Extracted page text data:
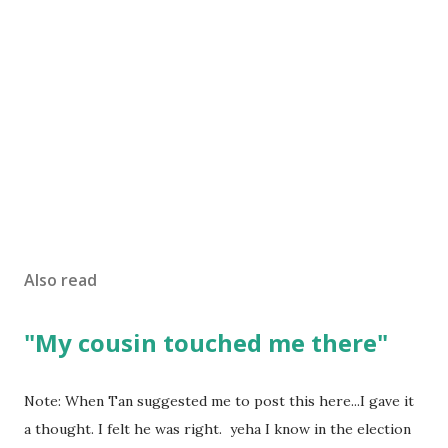
Also read
"My cousin touched me there"
Note: When Tan suggested me to post this here...I gave it
a thought. I felt he was right. yeha I know in the election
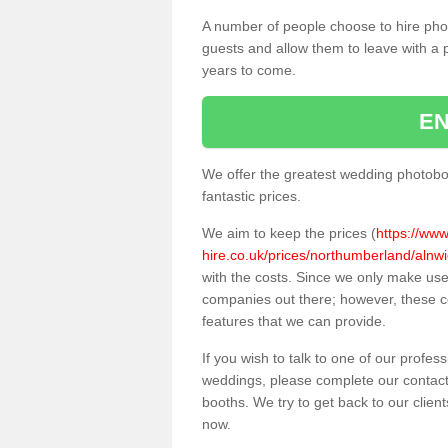
A number of people choose to hire pho
guests and allow them to leave with a 
years to come.
EN
We offer the greatest wedding photobo
fantastic prices.
We aim to keep the prices (
https://ww
hire.co.uk/prices/northumberland/alnwi
with the costs. Since we only make us
companies out there; however, these co
features that we can provide.
If you wish to talk to one of our profes
weddings, please complete our contact
booths. We try to get back to our client
now.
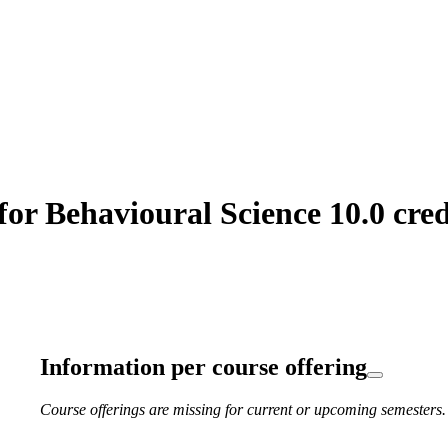
or Behavioural Science 10.0 cred
Information per course offering
Course offerings are missing for current or upcoming semesters.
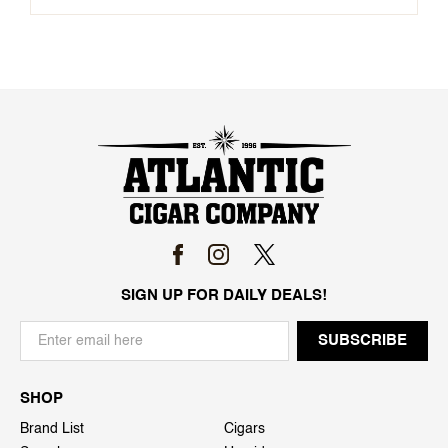
SIGN UP FOR DAILY DEALS!
SHOP
Brand List
Cigars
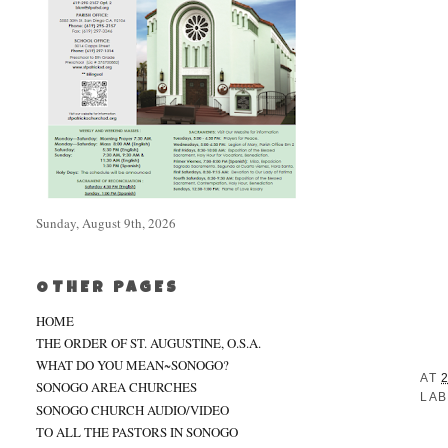
Sunday, August 9th, 2026
OTHER PAGES
HOME
THE ORDER OF ST. AUGUSTINE, O.S.A.
WHAT DO YOU MEAN~SONOGO?
AT
SONOGO AREA CHURCHES
LAB
SONOGO CHURCH AUDIO/VIDEO
TO ALL THE PASTORS IN SONOGO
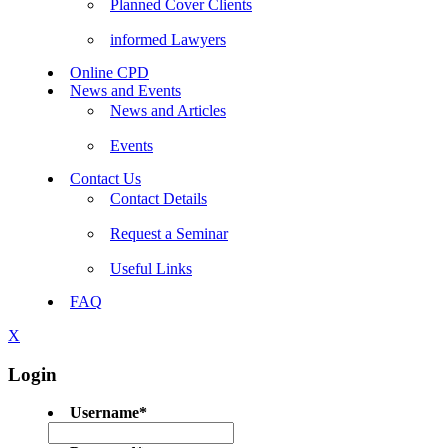
Planned Cover Clients
informed Lawyers
Online CPD
News and Events
News and Articles
Events
Contact Us
Contact Details
Request a Seminar
Useful Links
FAQ
X
Login
Username
*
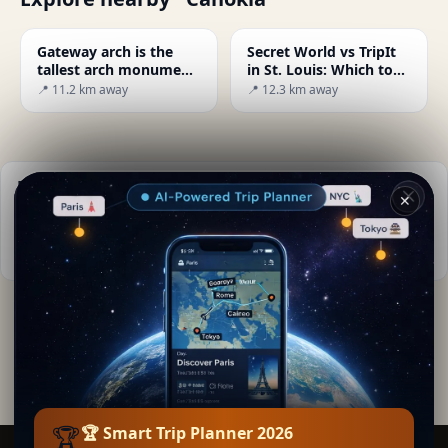
Gateway arch is the
Secret World vs TripIt
tallest arch monument
in St. Louis: Which to
in U.S
Choose in 2026?
📍 11.2 km away
📍 12.3 km away
Practical info
✕
📅
Best time to visit:
Spring to autumn (Apr-Oct)
📚
More info on Wikipedia
By
Lea Torres
· from Cahokia
Editorial content verified · Secret World Community —
1M+ places in 62 languages
🏆
🏆 Smart Trip Planner 2026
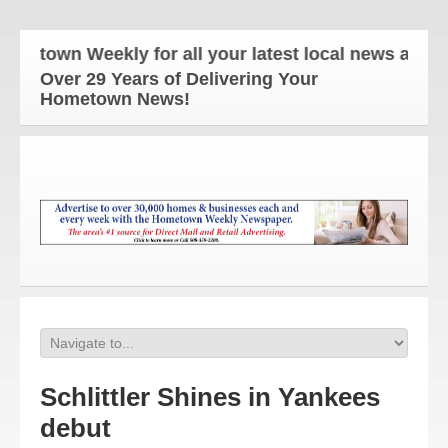
wn Weekly for all your latest local news and updat
Over 29 Years of Delivering Your
Hometown News!
Schlittler Shines in Yankees
debut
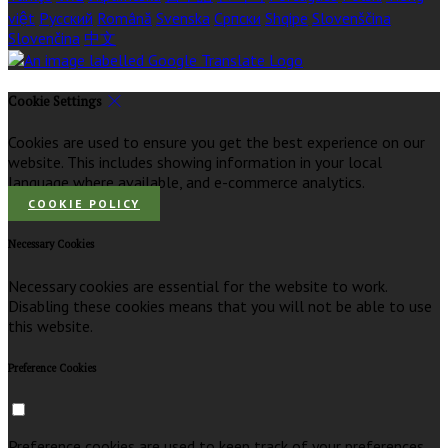
việt
Русский
Română
Svenska
Српски
Shqipe
Slovenščina
Slovenčina
中文
Cookie Settings
Cookies are used to ensure you get the best experience on our
website. This includes showing information in your local
language where available, and e-commerce analytics.
COOKIE POLICY
Necessary Cookies
Necessary cookies are essential for the website to work.
Disabling these cookies means that you will not be able to use
this website.
Preference Cookies
Preference cookies are used to keep track of your preferences,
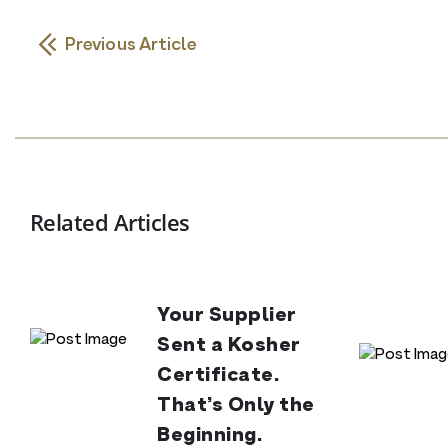
Previous Article
Related Articles
Your Supplier
Sent a Kosher
Certificate.
That’s Only the
Beginning.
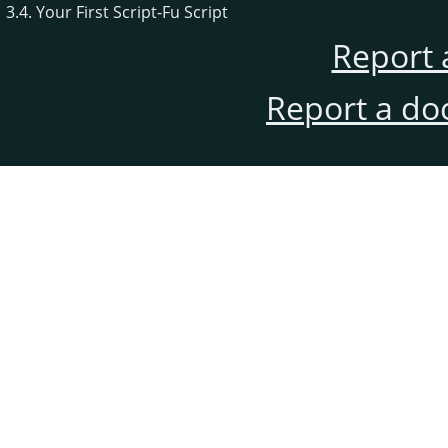
3.4. Your First Script-Fu Script
Report 
Report a do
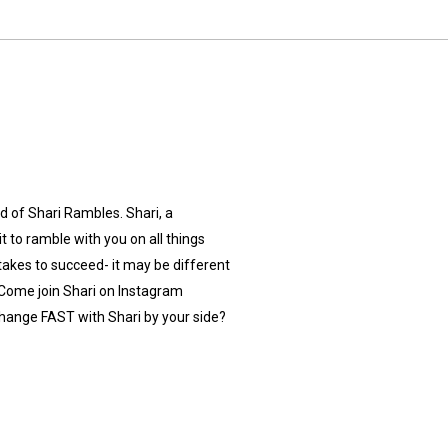
 of Shari Rambles. Shari, a
 to ramble with you on all things
y takes to succeed- it may be different
Come join Shari on Instagram
hange FAST with Shari by your side?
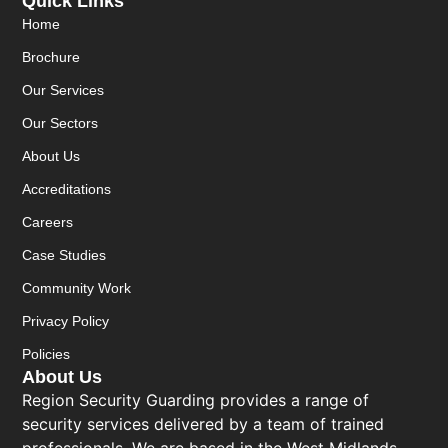
Quick Links
Home
Brochure
Our Services
Our Sectors
About Us
Accreditations
Careers
Case Studies
Community Work
Privacy Policy
Policies
About Us
Region Security Guarding provides a range of
security services delivered by a team of trained
professionals. We are based in the West Midlands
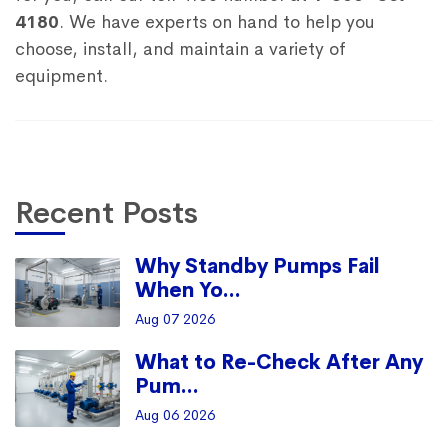
4180
. We have experts on hand to help you
choose, install, and maintain a variety of
equipment.
Recent Posts
Why Standby Pumps Fail
When Yo...
Aug 07 2026
What to Re-Check After Any
Pum...
Aug 06 2026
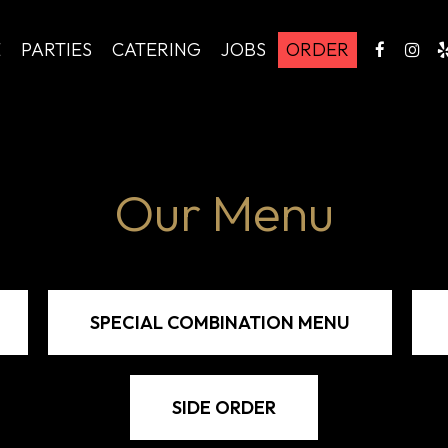
E
PARTIES
CATERING
JOBS
ORDER
Our Menu
SPECIAL COMBINATION MENU
SIDE ORDER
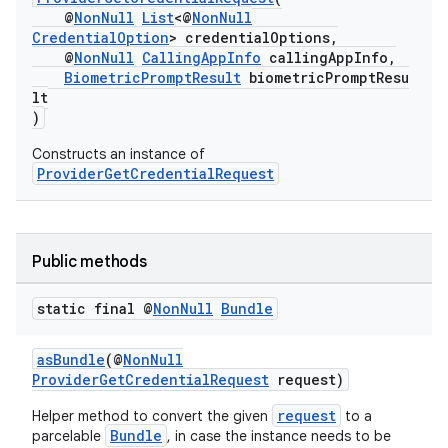
@
NonNull
List
<@
NonNull
2
CredentialOption
> credentialOptions,
@
NonNull
CallingAppInfo
callingAppInfo,
3
BiometricPromptResult
biometricPromptResu
lt
)
Constructs an instance of
ProviderGetCredentialRequest
Public methods
static final @
Non
Null
Bundle
asBundle
(@
NonNull
ProviderGetCredentialRequest
request)
request
Helper method to convert the given
to a
Bundle
parcelable
, in case the instance needs to be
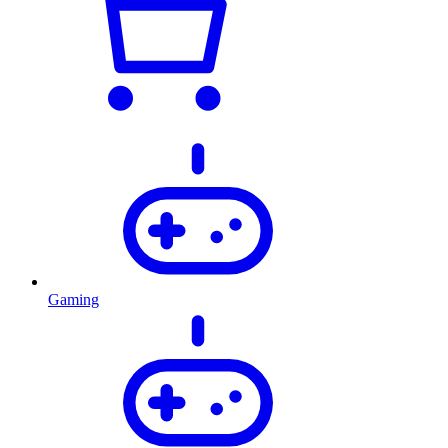
Gaming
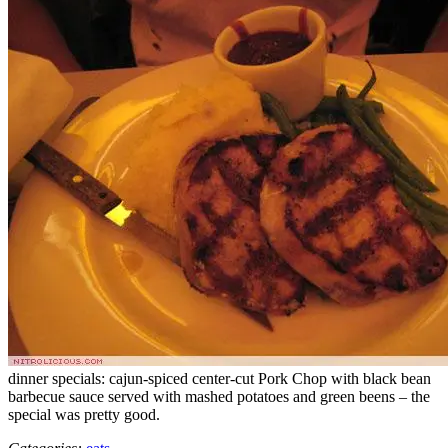
dinner specials: cajun-spiced center-cut Pork Chop with black bean
barbecue sauce served with mashed potatoes and green beens – the
special was pretty good.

» **ABOUT THIS TASK**: Every line above between the one containing "OTHER PAGES" and the one containing "11.2 km away", those two included, is to be printed exactly. No pictures go into the copy.

» **RESPONSE AREA**:
OTHER PAGES
HOME
THE ORDER OF ST. AUGUSTINE, O.S.A.
WHAT DO YOU MEAN~SONOGO?
AT
SONOGO AREA CHURCHES
LAB
SONOGO CHURCH AUDIO/VIDEO
TO ALL THE PASTORS IN SONOGO
Planned Cover Clients
informed Lawyers
Online CPD
News and Events
News and Articles
Events
Contact Us
Contact Details
Request a Seminar
Useful Links
FAQ
X
Login
Username
*
Gateway arch is the
Secret World vs TripIt
tallest arch monument
in St. Louis: Which to
in U.S
Choose in 2026?
📍 11.2 km away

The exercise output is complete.